Nobody ever talks to strangers on the train. It’s a rule. But what would happen if they did? From the New York Times bestselling author of The Authenticity Project, a heartwarming novel about unexpected friendships and the joy of connecting.

Every day Iona, a larger-than-life magazine advice columnist, travels the ten stops from Hampton Court to Waterloo Station by train, accompanied by her dog, Lulu. Every day she sees the same people, whom she knows only by nickname: Impossibly-Pretty-Bookworm and Terribly-Lonely-Teenager. Of course, they never speak. Seasoned commuters never do.

Then one morning, the man she calls Smart-But-Sexist-Manspreader chokes on a grape right in front of her. He’d have died were it not for the timely intervention of Sanjay, a nurse, who gives him the Heimlich maneuver.

This single event starts a chain reaction, and an eclectic group of people with almost nothing in common except their commute discover that a chance encounter can blossom into much more.

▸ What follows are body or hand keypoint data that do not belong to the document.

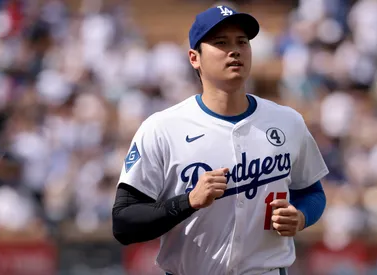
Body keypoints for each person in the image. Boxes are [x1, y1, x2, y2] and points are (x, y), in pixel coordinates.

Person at [112, 5, 328, 275]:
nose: (234, 50)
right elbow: (124, 222)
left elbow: (312, 192)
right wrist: (188, 201)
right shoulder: (163, 128)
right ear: (194, 58)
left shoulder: (288, 121)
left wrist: (301, 216)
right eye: (221, 43)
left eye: (242, 42)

It turns out that talking to strangers can teach you about the world around you—and even more about yourself.

Take My Hand

Inspired by true events that rocked the nation, a profoundly moving novel about a Black nurse in post-segregation Alabama who blows the whistle on a terrible wrong done to her patients, from the New York Times bestselling author of Wench.

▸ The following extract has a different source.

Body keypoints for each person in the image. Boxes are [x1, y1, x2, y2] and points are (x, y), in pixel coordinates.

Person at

Montgomery, Alabama, 1973. Fresh out of nursing school, Civil Townsend has big plans to make a difference, especially in her African American community. At the Montgomery Family Planning Clinic, she intends to help women make their own choices for their lives and bodies. But when her first week on the job takes her down a dusty country road to a worn-down one-room cabin, she’s shocked to learn that her new patients, India and Erica, are children—just eleven and thirteen years old. Neither of the Williams sisters has even kissed a boy, but they are poor and Black, and for those handling the family’s welfare benefits, that’s reason enough to have the girls on birth control. As Civil grapples with her role, she takes India, Erica, and their family into her heart. Until one day she arrives at the door to learn the unthinkable has happened, and nothing will ever be the same for any of them. Decades later, with her daughter grown and a long career in her wake, Dr. Civil Townsend is ready to retire, to find her peace, and to leave the past behind. But there are people and stories that refuse to be forgotten. That must not be forgotten. Because history repeats what we don’t remember.

Two Nights in Lisbon

Ariel Price wakes up in Lisbon, alone. Her husband is gone—no warning, no note, not answering his phone. Something is wrong.

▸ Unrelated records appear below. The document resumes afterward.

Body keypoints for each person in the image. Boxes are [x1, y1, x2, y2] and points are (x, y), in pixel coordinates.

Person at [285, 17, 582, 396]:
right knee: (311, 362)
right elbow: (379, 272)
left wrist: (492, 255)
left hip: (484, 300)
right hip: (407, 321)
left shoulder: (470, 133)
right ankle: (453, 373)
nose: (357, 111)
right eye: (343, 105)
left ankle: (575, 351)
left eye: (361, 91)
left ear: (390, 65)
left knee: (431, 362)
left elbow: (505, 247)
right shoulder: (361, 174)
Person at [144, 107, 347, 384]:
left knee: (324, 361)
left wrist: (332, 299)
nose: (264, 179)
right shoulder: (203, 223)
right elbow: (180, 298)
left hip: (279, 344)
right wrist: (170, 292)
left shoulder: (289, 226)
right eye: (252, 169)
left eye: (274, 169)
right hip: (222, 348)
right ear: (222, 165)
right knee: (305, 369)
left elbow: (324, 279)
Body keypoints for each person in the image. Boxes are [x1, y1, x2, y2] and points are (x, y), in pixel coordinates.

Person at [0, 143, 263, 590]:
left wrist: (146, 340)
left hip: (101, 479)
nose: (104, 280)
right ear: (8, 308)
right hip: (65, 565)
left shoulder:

She starts with hotel security, then the police, then the American embassy, at each confronting questions she can’t fully answer: What exactly is John doing in Lisbon? Why would he drag her along on his business trip? Who would want to harm him? And why does Ariel know so little about her new—much younger—husband? The clock is ticking. Ariel is increasingly frustrated and desperate, running out of time, and the one person in the world who can help is the one person she least wants to ask. Tautly wound and expertly crafted, Two Nights in Lisbon is a riveting thriller about a woman under pressure, and how far she will go when everything is on the line. With sparkling prose and razor-sharp insights, bestselling author Chris Pavone delivers a stunning and sophisticated international thriller that will linger long after the surprising final page.